**Consegne:**
- 1) Elenca tutti gli enti che, secondo l'articolo sulle medie imprese, hanno realizzato il rapporto e l'analisi presentati a Modena.
- 2) Ripeti parola per parola il brano dell'articolo sulle medie imprese che parte dalle parole "- di: Redazione" e si ferma dopo "dal Centro Studi Tagliacarne e Unioncamere.".

**Testo fornito:**
-------------------------

Unioncamere: "Le medie imprese performano meglio del pre-pandemia"

- di: Redazione
 

È stato presentato oggi a Modena il ventitreesimo rapporto sulle medie imprese industriali italiane, insieme all'analisi “La competitività delle medie imprese tra percezione dei rischi e strategie di innovazione” realizzati dall’Area Studi di Mediobanca, dal Centro Studi Tagliacarne e Unioncamere.

Unioncamere: "Le medie imprese performano meglio del pre-pandemia"

I dati mostrano che le medie imprese, tra il 2019 e il 2021, ovvero rispetto al periodo pre-Covid, hanno registrato un aumento medio del 5,6% del fatturato (contro il +4% del resto delle manifatturiere), del 4,6% delle esportazioni (contro il +4,2%) e dell’1,1% della forza lavoro (contro il +0,01%). Nel 2022 la crescita è proseguita a conferma di un trend che dura da 27 anni.

-------------------------

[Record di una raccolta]
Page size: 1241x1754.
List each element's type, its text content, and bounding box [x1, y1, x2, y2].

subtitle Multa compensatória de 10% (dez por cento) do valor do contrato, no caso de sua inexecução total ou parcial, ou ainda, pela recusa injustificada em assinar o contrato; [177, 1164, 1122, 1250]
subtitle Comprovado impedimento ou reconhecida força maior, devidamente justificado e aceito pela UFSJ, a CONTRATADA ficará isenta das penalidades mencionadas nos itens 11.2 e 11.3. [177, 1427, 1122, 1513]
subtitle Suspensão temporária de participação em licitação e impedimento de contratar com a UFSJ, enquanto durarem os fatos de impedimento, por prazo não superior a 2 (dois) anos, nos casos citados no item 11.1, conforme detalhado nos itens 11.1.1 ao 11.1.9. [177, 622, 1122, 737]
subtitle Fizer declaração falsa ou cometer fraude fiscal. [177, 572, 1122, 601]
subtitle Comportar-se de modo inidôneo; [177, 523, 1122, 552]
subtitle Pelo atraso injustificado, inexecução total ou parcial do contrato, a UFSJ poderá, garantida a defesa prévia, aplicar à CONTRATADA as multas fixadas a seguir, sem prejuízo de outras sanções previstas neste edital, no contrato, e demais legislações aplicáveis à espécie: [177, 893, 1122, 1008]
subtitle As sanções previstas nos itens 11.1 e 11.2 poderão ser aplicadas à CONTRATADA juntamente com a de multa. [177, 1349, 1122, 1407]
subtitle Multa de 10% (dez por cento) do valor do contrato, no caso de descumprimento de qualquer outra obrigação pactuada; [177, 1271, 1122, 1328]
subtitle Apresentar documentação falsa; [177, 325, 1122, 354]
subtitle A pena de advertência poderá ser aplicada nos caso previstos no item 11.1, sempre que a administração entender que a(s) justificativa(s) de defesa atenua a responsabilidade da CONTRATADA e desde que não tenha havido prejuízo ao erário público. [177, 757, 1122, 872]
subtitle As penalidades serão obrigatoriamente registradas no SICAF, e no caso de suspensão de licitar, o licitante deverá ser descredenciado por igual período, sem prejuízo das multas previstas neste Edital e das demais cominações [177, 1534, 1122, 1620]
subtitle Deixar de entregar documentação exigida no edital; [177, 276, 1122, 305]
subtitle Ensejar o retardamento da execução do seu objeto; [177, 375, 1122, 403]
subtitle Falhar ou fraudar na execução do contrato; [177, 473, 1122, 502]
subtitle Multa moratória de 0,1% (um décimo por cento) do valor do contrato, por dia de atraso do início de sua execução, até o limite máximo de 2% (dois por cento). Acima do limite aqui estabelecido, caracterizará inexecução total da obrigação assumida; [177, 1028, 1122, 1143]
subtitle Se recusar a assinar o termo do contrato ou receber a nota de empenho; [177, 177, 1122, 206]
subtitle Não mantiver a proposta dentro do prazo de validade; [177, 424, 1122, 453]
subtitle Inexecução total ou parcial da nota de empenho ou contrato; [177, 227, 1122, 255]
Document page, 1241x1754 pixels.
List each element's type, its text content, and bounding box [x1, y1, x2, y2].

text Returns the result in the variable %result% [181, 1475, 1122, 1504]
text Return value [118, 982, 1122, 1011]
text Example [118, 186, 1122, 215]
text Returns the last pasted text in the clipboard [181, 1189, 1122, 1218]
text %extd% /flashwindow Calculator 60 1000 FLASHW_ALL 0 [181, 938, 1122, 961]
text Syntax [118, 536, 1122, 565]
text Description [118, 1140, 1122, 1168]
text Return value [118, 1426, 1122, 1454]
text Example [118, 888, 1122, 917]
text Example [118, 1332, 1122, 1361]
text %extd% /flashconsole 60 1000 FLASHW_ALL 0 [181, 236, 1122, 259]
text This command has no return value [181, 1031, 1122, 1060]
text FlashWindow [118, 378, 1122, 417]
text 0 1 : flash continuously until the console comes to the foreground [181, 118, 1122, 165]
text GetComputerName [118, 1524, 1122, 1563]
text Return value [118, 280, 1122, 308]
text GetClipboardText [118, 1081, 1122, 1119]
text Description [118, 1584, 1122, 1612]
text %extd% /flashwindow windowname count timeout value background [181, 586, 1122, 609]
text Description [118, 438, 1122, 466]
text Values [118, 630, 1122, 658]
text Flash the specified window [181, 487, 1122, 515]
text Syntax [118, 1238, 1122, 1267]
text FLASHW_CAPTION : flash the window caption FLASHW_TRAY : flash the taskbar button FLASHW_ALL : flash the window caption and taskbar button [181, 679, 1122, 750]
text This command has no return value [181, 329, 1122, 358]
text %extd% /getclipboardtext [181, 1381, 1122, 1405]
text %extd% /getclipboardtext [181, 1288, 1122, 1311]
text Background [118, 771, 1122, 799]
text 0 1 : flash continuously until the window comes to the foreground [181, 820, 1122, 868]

-------------------------

**Risultati attesi:**
- 1)
Area Studi di Mediobanca
Centro Studi Tagliacarne
Unioncamere

- 2)
- di: Redazione
 

È stato presentato oggi a Modena il ventitreesimo rapporto sulle medie imprese industriali italiane, insieme all'analisi “La competitività delle medie imprese tra percezione dei rischi e strategie di innovazione” realizzati dall’Area Studi di Mediobanca, dal Centro Studi Tagliacarne e Unioncamere.